Administration.—As in all the provinces, the executive power is nominally vested in a lieutenant-governor, appointed for five years by the federal government, and assisted by an executive council (or cabinet) who have seats in, and are responsible to, the local legislature. In reality the lieutenant-governor is a. figure-head, and power is in the hands of the legislature, which consists of two houses, a Legislative Council, appointed nominally by the lieutenant-governor, really by the premier, and an Assembly, chosen by what is practically manhood suffrage. Either French or English may be used in addressing either house. The municipalities have large powers of local government, which are used with more or less efficiency, the predatory tendencies of the ward-politician being sometimes apparent, though of late years an improvement has been effected. The finances of the province are drawn from the same sources as those of Ontario (q.v.). Their administration has not been so economical as in the sister province, and there is a net provincial debt of over £4,000,000.
————
● **List of tasks**:
1 – Answer these questions from the passage on provincial administration:
(a) For how long is the lieutenant-governor appointed, and by whom?
(b) Which languages may be used in addressing either house?
(c) What is the amount of the net provincial debt?
2 – From the passage on provincial administration, list every official or body it names as part of the provincial government, leaving out the federal government and the municipalities.
3 – Rewrite the paragraph of the passage on provincial administration that begins "Administration.—As in all the provinces" as a short bulleted list, keeping its main facts.
The rows below come from a separate source and are unrelated to the text above.
————
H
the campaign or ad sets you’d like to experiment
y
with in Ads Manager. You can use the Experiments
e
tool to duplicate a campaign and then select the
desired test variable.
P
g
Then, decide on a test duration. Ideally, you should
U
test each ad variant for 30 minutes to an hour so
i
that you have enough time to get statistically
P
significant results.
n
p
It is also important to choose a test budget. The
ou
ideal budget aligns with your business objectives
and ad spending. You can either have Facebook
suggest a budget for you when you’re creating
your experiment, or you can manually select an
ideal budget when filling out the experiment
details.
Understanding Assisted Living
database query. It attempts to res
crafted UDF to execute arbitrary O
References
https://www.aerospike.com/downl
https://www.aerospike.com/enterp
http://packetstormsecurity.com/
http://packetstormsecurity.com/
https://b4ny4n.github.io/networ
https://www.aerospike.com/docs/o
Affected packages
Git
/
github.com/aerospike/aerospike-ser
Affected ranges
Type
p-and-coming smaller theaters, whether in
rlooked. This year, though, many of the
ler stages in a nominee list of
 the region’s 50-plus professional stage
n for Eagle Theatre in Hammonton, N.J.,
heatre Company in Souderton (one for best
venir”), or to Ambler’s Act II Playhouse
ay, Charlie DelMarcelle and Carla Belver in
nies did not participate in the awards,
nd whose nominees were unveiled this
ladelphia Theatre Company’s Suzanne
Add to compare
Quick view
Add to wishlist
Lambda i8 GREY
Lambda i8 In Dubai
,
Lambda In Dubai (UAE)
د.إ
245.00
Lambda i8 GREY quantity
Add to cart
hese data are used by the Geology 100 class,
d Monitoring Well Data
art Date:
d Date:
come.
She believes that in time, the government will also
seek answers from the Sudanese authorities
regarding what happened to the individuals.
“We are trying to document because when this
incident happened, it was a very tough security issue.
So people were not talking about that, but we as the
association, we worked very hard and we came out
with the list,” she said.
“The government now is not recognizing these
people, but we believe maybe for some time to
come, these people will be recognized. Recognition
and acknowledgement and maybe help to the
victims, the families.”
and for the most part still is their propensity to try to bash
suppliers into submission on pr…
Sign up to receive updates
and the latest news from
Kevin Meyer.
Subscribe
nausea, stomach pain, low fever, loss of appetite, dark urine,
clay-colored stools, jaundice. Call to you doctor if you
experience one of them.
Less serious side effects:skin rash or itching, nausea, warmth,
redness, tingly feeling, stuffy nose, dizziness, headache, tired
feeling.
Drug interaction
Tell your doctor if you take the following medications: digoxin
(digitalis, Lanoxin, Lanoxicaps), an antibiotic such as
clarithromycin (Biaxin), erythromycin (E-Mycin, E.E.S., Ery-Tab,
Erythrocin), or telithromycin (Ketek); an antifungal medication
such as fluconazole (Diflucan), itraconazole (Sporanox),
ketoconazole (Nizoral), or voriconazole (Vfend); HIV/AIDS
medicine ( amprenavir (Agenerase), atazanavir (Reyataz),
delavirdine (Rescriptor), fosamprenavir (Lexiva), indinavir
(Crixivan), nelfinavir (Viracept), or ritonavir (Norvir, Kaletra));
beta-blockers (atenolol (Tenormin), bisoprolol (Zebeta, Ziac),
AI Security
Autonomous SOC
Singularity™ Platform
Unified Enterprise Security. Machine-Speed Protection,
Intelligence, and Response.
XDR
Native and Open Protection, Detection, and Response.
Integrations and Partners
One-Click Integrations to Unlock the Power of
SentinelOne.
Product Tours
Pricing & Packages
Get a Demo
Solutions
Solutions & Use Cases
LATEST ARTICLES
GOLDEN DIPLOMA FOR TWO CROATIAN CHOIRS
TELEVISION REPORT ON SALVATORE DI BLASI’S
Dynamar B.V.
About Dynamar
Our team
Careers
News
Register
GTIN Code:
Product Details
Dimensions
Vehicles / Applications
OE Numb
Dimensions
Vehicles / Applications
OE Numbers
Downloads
————
● **Activity answers**:
1 –
(a) For five years, by the federal government.
(b) French or English.
(c) Over £4,000,000.

2 –
- Lieutenant-governor
- Executive council (or cabinet)
- Legislature
- Legislative Council
- Premier
- Assembly

3 –
- Executive power is nominally held by a lieutenant-governor, appointed for five years by the federal government and assisted by an executive council (or cabinet) that sits in and answers to the local legislature.
- In practice the lieutenant-governor is a figurehead, and power rests with the legislature.
- The legislature has two houses: a Legislative Council, nominally appointed by the lieutenant-governor but really by the premier, and an Assembly elected by what is practically manhood suffrage.
- Either French or English may be used in addressing either house.
- Municipalities have large powers of local government, used with varying efficiency; ward-politicians sometimes show predatory tendencies, though there has been improvement in recent years.
- Provincial finances come from the same sources as Ontario's but have been managed less economically, and the net provincial debt is over £4,000,000.